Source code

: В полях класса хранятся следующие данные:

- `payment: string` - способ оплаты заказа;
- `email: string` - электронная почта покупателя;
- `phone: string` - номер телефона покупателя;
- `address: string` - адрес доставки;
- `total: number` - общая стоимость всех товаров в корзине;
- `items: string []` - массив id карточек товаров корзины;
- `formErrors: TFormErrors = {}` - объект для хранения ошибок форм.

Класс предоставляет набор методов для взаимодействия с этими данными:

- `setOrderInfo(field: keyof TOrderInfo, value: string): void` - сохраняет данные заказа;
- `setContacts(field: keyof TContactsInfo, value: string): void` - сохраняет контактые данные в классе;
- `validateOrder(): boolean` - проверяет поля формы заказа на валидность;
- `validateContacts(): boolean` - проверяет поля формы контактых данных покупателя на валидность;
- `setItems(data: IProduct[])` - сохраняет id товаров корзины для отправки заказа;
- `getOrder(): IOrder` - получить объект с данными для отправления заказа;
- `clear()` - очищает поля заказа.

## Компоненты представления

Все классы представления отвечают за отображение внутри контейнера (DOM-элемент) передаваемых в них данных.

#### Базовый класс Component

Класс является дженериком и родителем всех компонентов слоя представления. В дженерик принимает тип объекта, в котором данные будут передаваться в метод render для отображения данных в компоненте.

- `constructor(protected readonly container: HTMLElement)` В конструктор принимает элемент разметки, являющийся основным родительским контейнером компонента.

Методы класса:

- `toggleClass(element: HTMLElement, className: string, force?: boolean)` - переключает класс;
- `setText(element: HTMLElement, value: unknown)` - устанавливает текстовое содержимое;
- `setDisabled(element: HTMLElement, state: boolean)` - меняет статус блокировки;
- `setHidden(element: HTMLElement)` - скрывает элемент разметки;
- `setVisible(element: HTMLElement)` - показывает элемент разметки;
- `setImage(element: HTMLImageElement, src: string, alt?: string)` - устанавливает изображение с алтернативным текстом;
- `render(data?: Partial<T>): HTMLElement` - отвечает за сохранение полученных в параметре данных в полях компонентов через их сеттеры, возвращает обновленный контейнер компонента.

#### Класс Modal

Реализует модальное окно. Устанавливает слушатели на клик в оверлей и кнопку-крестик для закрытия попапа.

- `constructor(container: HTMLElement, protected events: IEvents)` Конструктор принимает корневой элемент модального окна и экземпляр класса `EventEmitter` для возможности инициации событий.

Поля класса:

**What you are asked to do**
Copy the part that opens with the line containing "Все классы представления" and closes with the line containing "Реализует модальное окно.", swapping every "элемент разметки" for "DOM-элемент" and leaving the rest untouched.

**Solution to this exercise**
Все классы представления отвечают за отображение внутри контейнера (DOM-элемент) передаваемых в них данных.

#### Базовый класс Component

Класс является дженериком и родителем всех компонентов слоя представления. В дженерик принимает тип объекта, в котором данные будут передаваться в метод render для отображения данных в компоненте.

- `constructor(protected readonly container: HTMLElement)` В конструктор принимает DOM-элемент, являющийся основным родительским контейнером компонента.

Методы класса:

- `toggleClass(element: HTMLElement, className: string, force?: boolean)` - переключает класс;
- `setText(element: HTMLElement, value: unknown)` - устанавливает текстовое содержимое;
- `setDisabled(element: HTMLElement, state: boolean)` - меняет статус блокировки;
- `setHidden(element: HTMLElement)` - скрывает DOM-элемент;
- `setVisible(element: HTMLElement)` - показывает DOM-элемент;
- `setImage(element: HTMLImageElement, src: string, alt?: string)` - устанавливает изображение с алтернативным текстом;
- `render(data?: Partial<T>): HTMLElement` - отвечает за сохранение полученных в параметре данных в полях компонентов через их сеттеры, возвращает обновленный контейнер компонента.

#### Класс Modal

Реализует модальное окно. Устанавливает слушатели на клик в оверлей и кнопку-крестик для закрытия попапа.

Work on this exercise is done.